Kattavia (Κατταβιά; Cattavia) is a small village located on the southernmost tip of the island of Rhodes. It is located within the municipal unit of South Rhodes (Nótia Ródos - Νότια Ρόδος) and was at the epicentre of the 2008 Dodecanese earthquake.

==Overview==
Kattavia is a part of the Municipality of Southern Rhodes which is one of 10 municipalities on Rhodes. The municipality seat is Gennadi, which is located about 14 km north of Kattavia.

Kattavia village square or platia is situated over a creek which is dry for most of the year. The village currently has five full-service cafes and two general stores.

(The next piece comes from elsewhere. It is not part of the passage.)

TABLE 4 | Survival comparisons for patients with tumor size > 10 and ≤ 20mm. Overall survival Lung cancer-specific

Kattavia is generally considered to be a traditional village which hasn't been affected much by overdevelopment. The Municipality of Southern Rhodes requires all new construction to adhere to strict traditional building designs when located within the village limits.

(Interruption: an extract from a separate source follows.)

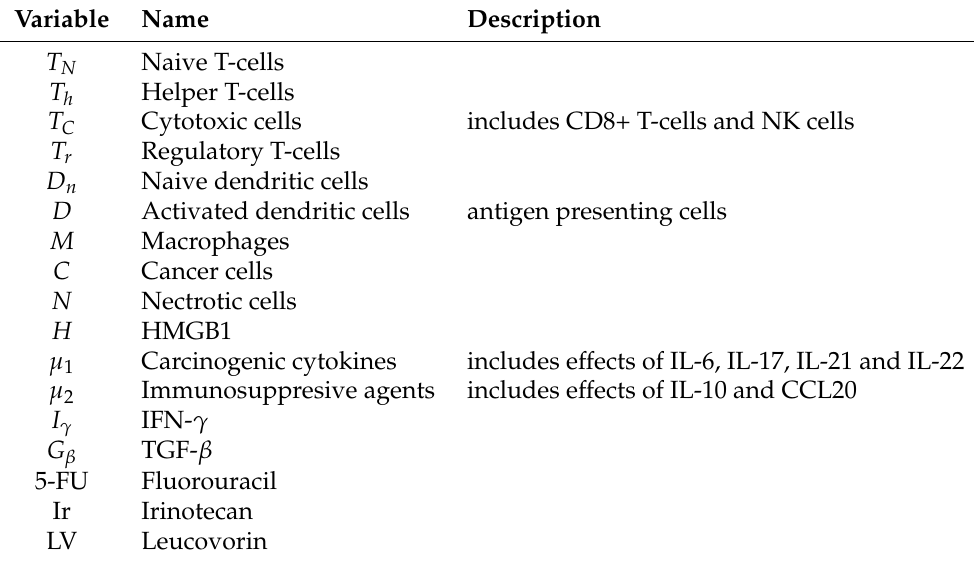
Table 1. Model’s Variables. Names and descriptions of variables used in the model.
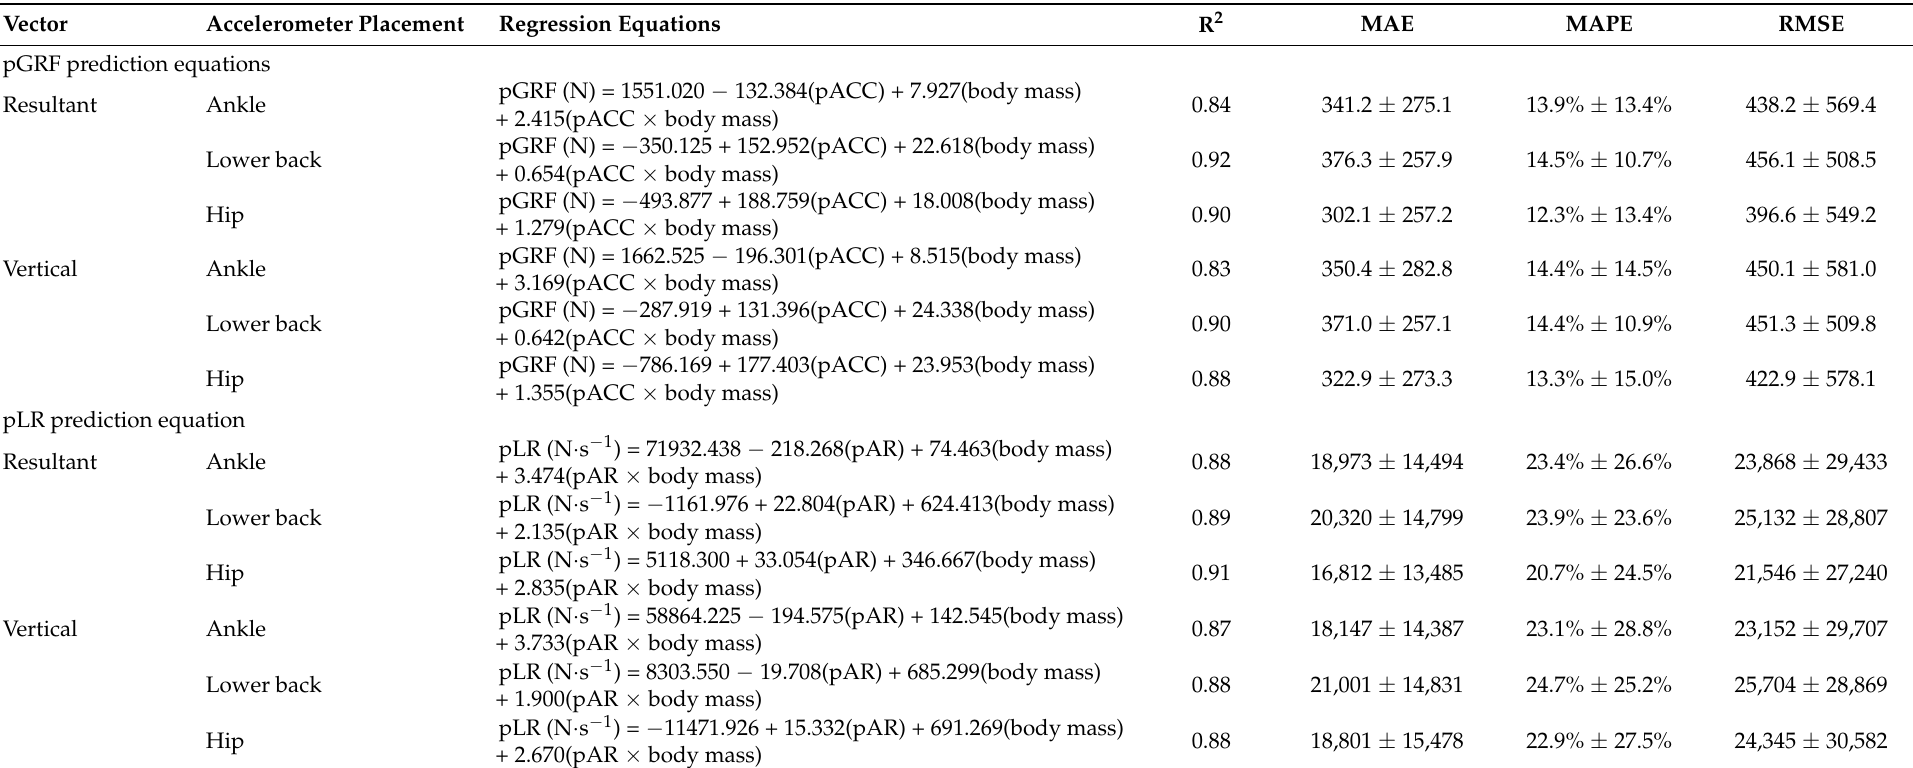
Table 1. Regression equations, R 2 , and accuracy indices for prediction of pGRF and pLR based on accelerometer-derived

In recent years, the village has become a destination due to its proximity to Prasonisi, a popular windsurfing beach.

== History ==
When the Knights Hospitaller ruled Rhodes, Kattavia was turned into a fortified village where the population could find refuge when attacked by forces of the Ottoman Empire.

=== Historical Sites ===
The church of Agia Paraskevi, the patron saint of the village (19th century), and the church of Panagia Katholiki a 10th-century church located within the villages cemetery.

On the way to Prasonisi on the right hand side, the archaeological site of “Vroulia” is found. It is an ancient coastal settlement that many to believe to the predessecor to modern day Kattavia known for its terracotta vessels called “vessels of Vroulia”. Other historical sites include:

- Saint George (17th century)
- Saint Minas (19th century)
- Prophet Elias (19th century)
- Apostle Paul (20th century)
- Saint Panteleimonas (20th century)
- Saint Mark (Italian Catholic church (20th century) reopened (August, 2017) as a Greek Orthodox Church)

== Demographics ==
Kattavia's resident population is 323 people (2021), but in the summer months the population of Kattavia swells to over 700, due to the Greek Diaspora returning home from countries such as the United States and Australia.

== Festivals ==
The village's patron saint is Aghia Paraskevi. Her feast day is July 26, when the village throws a 3-day festival held within the village square. Festivals throughout the year include:
- Saint Paraskevi on July 26. The festival takes place the night before and ends the next evening.
- Saint Panteleimonas on July 27. The festival takes place the night before and ends the next evening
- Dormition of the Virgin Mary on August 15.